So, that said and as a dyed-in-the-wool Agalloch fanboy who has flown half-way across the country multiple times to see them, I can’t ignore nor can I stubbornly convince myself that what I’m feeling after many listens to Marrow of the Spirit isn’t that of disappointment. Granted, a “disappointing” Agalloch album is still better than the majority of the field and it certainly isn’t bad, it just falls a little short of my own expectations. On to the album…
After a fairly ho-hum intro track, “Into the Painted Grey” kicks off the album at full speed with blast beats not normally found on an Agalloch song, but then again, Aesop Dekker is manning the kit this time around, so aggressive drumming should be expected. Stopping abruptly, the next segment of the song introduces you to what was the very first red flag to my ears: a thin sounding, tinny and abrasive guitar tone that I haven’t heard them use before which seems so out of place and unnecessary. In fact, I was instantly reminded of the opening section to “The Dreadful Hours” by My Dying Bride, just a little faster. Thankfully, it doesn’t run amok throughout and “Into the Painted Grey” is actually a really great song that builds a very impressive crescendo.

## COLLECTED MATERIAL
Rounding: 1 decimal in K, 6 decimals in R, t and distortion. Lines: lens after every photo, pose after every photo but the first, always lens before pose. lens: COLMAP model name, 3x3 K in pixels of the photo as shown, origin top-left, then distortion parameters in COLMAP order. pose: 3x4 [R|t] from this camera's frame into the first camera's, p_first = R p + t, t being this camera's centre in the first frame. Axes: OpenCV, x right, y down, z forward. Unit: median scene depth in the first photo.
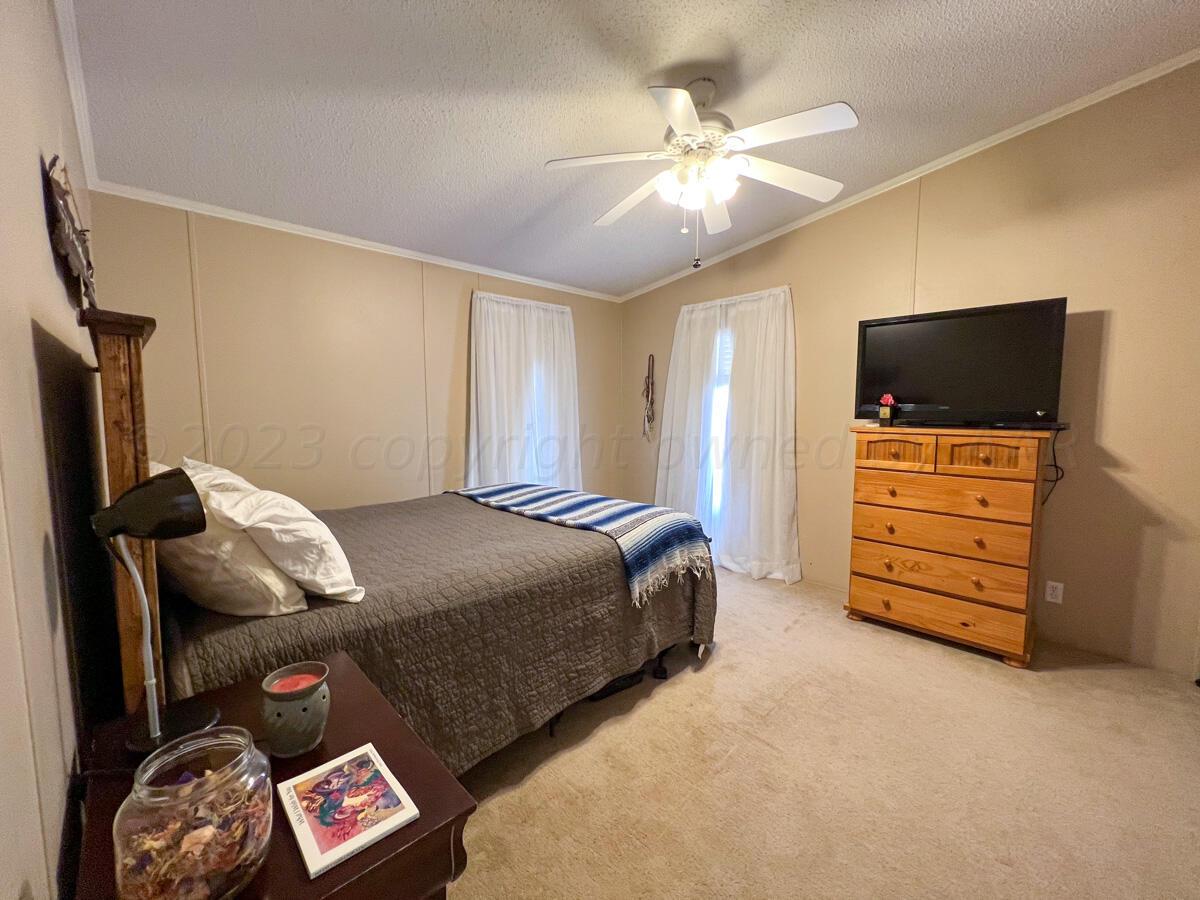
lens RADIAL K [[486.5, 0, 604.1], [0, 486.5, 445.1], [0, 0, 1]] dist [-0.000187, 0.000324]
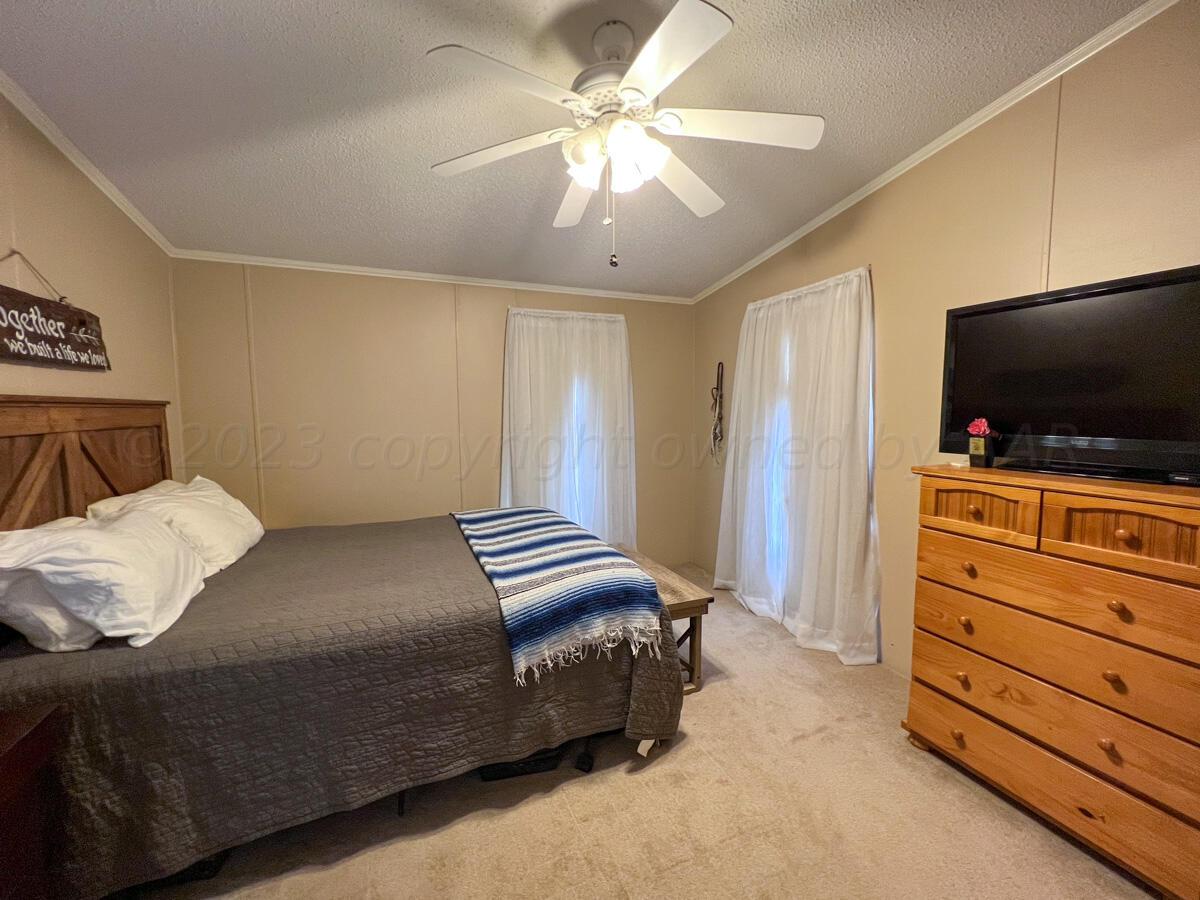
lens RADIAL K [[486.5, 0, 604.1], [0, 486.5, 445.1], [0, 0, 1]] dist [-0.000187, 0.000324]
pose [[0.927908, 0.024908, -0.371976, 0.451608], [-0.025606, 0.999667, 0.003063, -0.073817], [0.371929, 0.006682, 0.928237, 0.252547]]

## REQUIREMENT 1
Copy out every line of the rows of camera data word for word, omitting the picture lines.
## REQUIREMENT 2
Continue the album review from where it stops.
The album review and the rows are two separate, unrelated pieces of material.

## ANSWER 1
Rounding: 1 decimal in K, 6 decimals in R, t and distortion. Lines: lens after every photo, pose after every photo but the first, always lens before pose. lens: COLMAP model name, 3x3 K in pixels of the photo as shown, origin top-left, then distortion parameters in COLMAP order. pose: 3x4 [R|t] from this camera's frame into the first camera's, p_first = R p + t, t being this camera's centre in the first frame. Axes: OpenCV, x right, y down, z forward. Unit: median scene depth in the first photo.
lens RADIAL K [[486.5, 0, 604.1], [0, 486.5, 445.1], [0, 0, 1]] dist [-0.000187, 0.000324]
lens RADIAL K [[486.5, 0, 604.1], [0, 486.5, 445.1], [0, 0, 1]] dist [-0.000187, 0.000324]
pose [[0.927908, 0.024908, -0.371976, 0.451608], [-0.025606, 0.999667, 0.003063, -0.073817], [0.371929, 0.006682, 0.928237, 0.252547]]

## ANSWER 2
Next is in my opinion, the highlight of the album, “The Watcher’s Monolith.” I’m sure plenty of people just wrote me off right there because the majority opinion all over the internet is that the next track is clearly the highlight, but I’ll get there in a second. “The Watcher’s Monolith” has a very accessible sound and structure to it and I’ve called it the “Falling Snow” of Marrow of the Spirit, only better. It’ll be a crowd favorite at their live shows because it’s easy to sing along with and has a highly catchy rhythm and “chorus” if you will. Both “The Watcher’s Monolith” and “Into the Painted Grey” continue that post-rock infused black metal style that Agalloch did so perfectly on Ashes Against the Grain just slightly more aggressive.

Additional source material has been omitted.